[Task objective]
Gather every line of the entries that includes the word "Table".

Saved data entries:
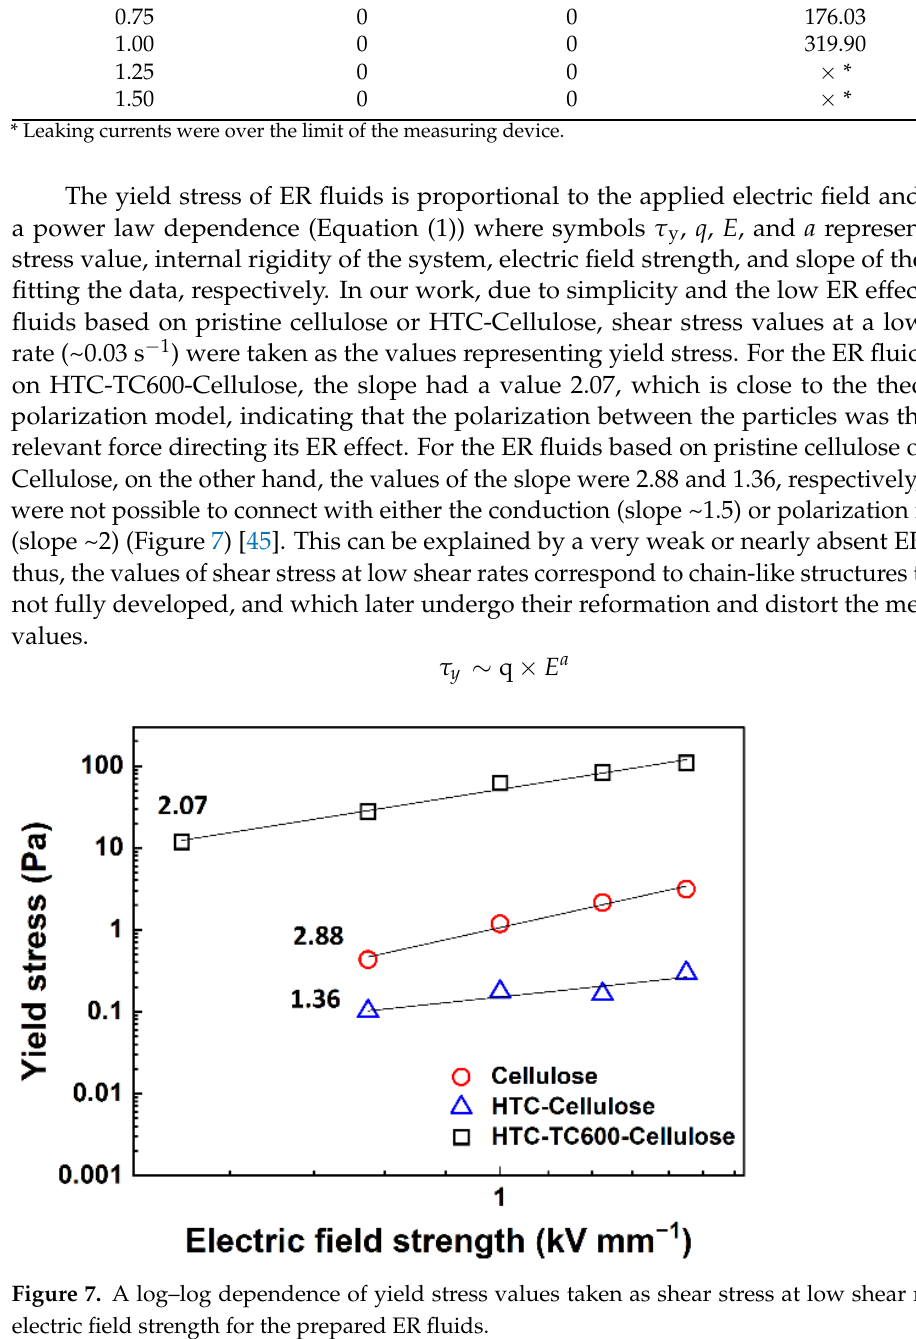
Table 1. Leaking current density of the prepared ER fluids.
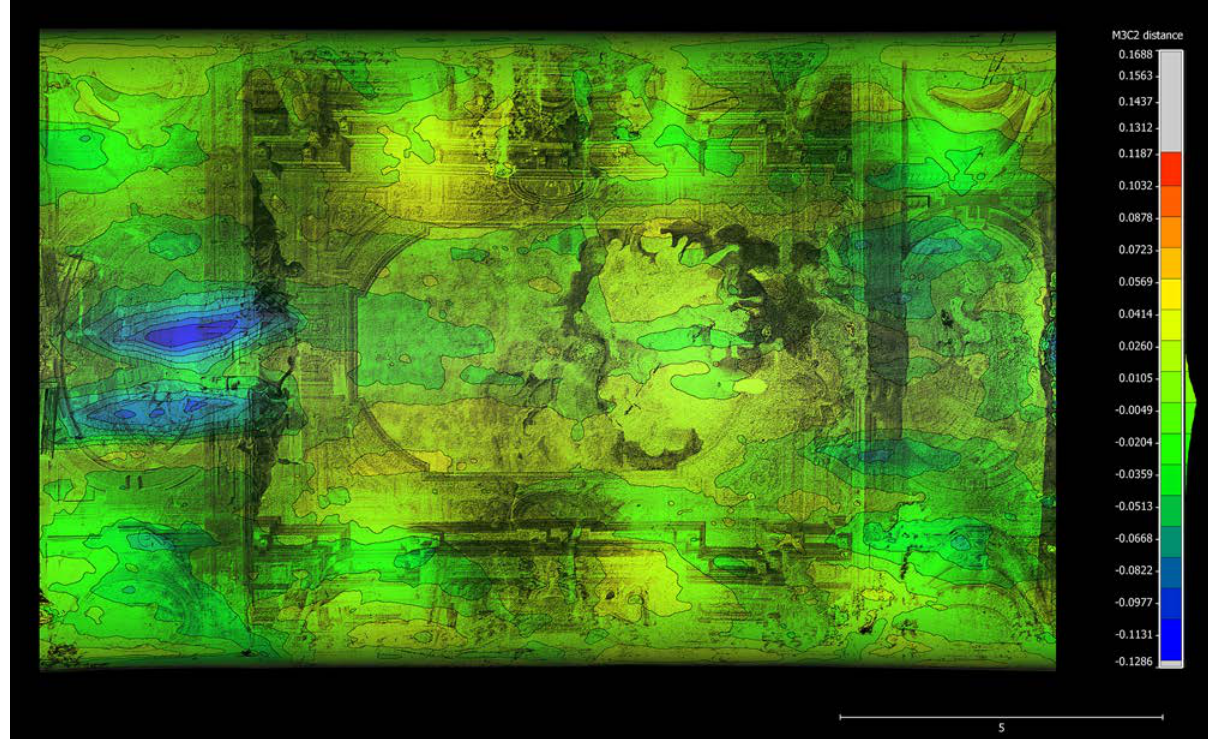
Figure 3. Displacement map between the reference surface and the point model, superimposed on a orthoimage of the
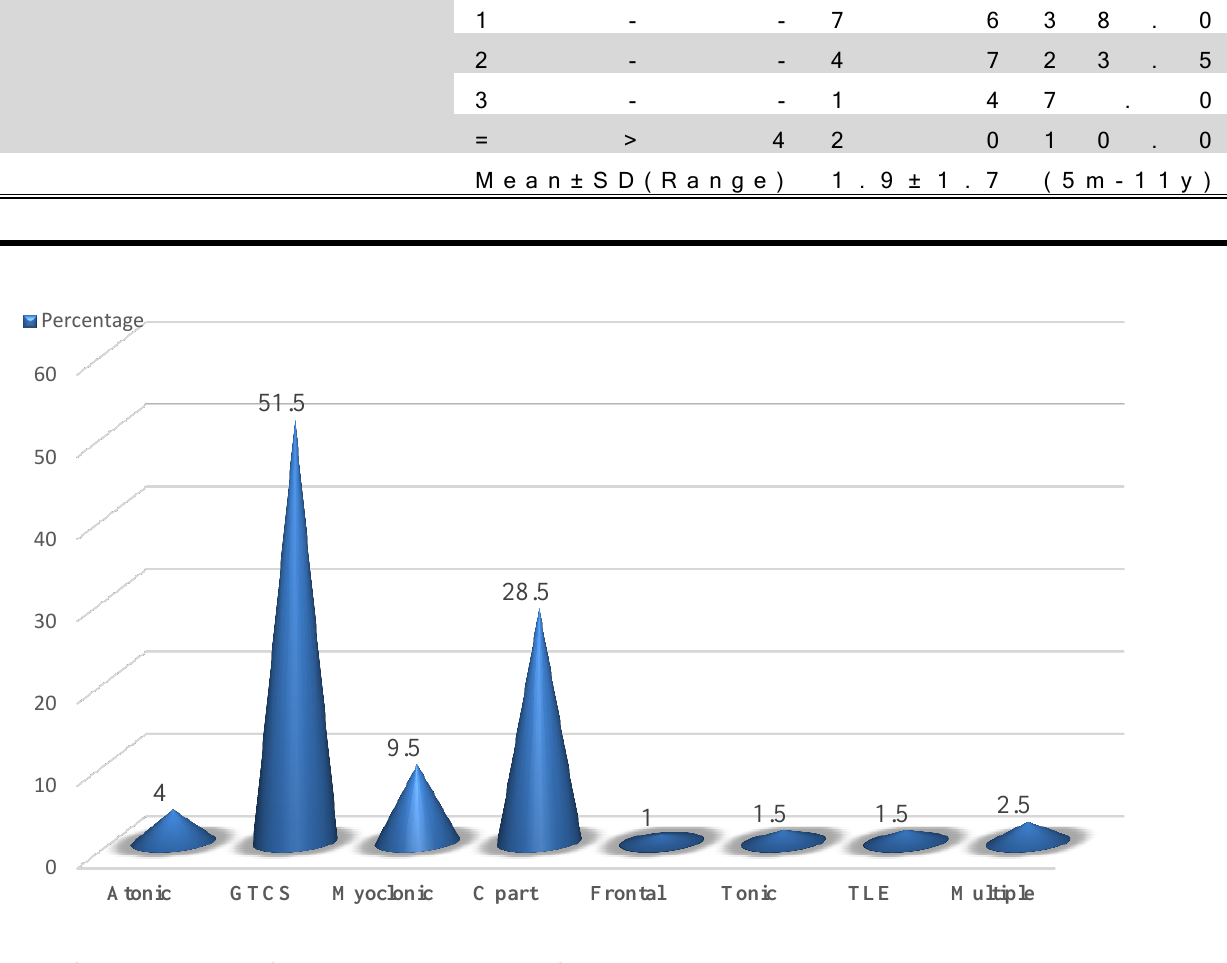
Figure 2: The distribution of patients according to type of seizure Table 6: The distribution of patients according to EEG findings E E G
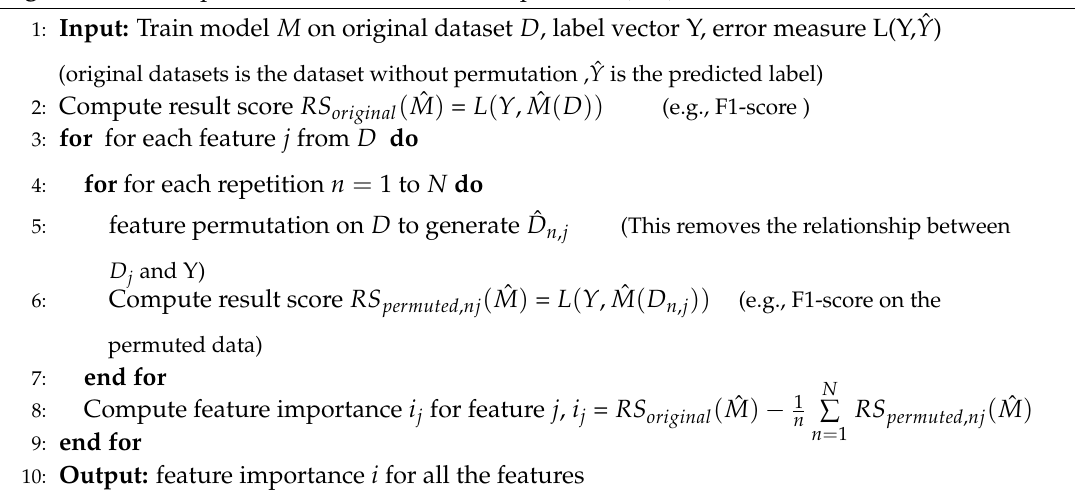
Algorithm 2: Compute Permutation Feature Importance (PFI)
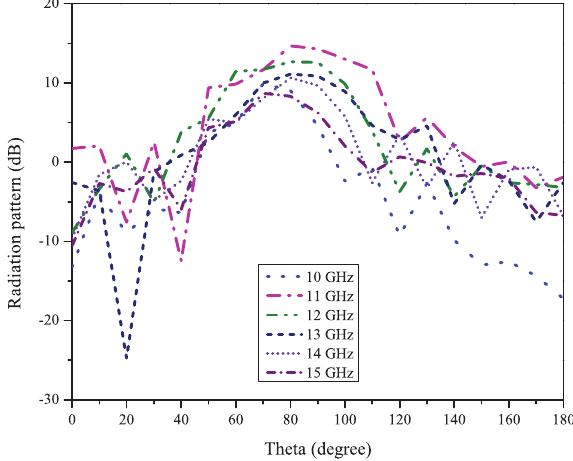
Figure 12. Radiation pattern of the proposed waveguide-SSPP design.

[Solution below]
Table 1. Leaking current density of the prepared ER fluids.
Figure 2: The distribution of patients according to type of seizure Table 6: The distribution of patients according to EEG findings E E G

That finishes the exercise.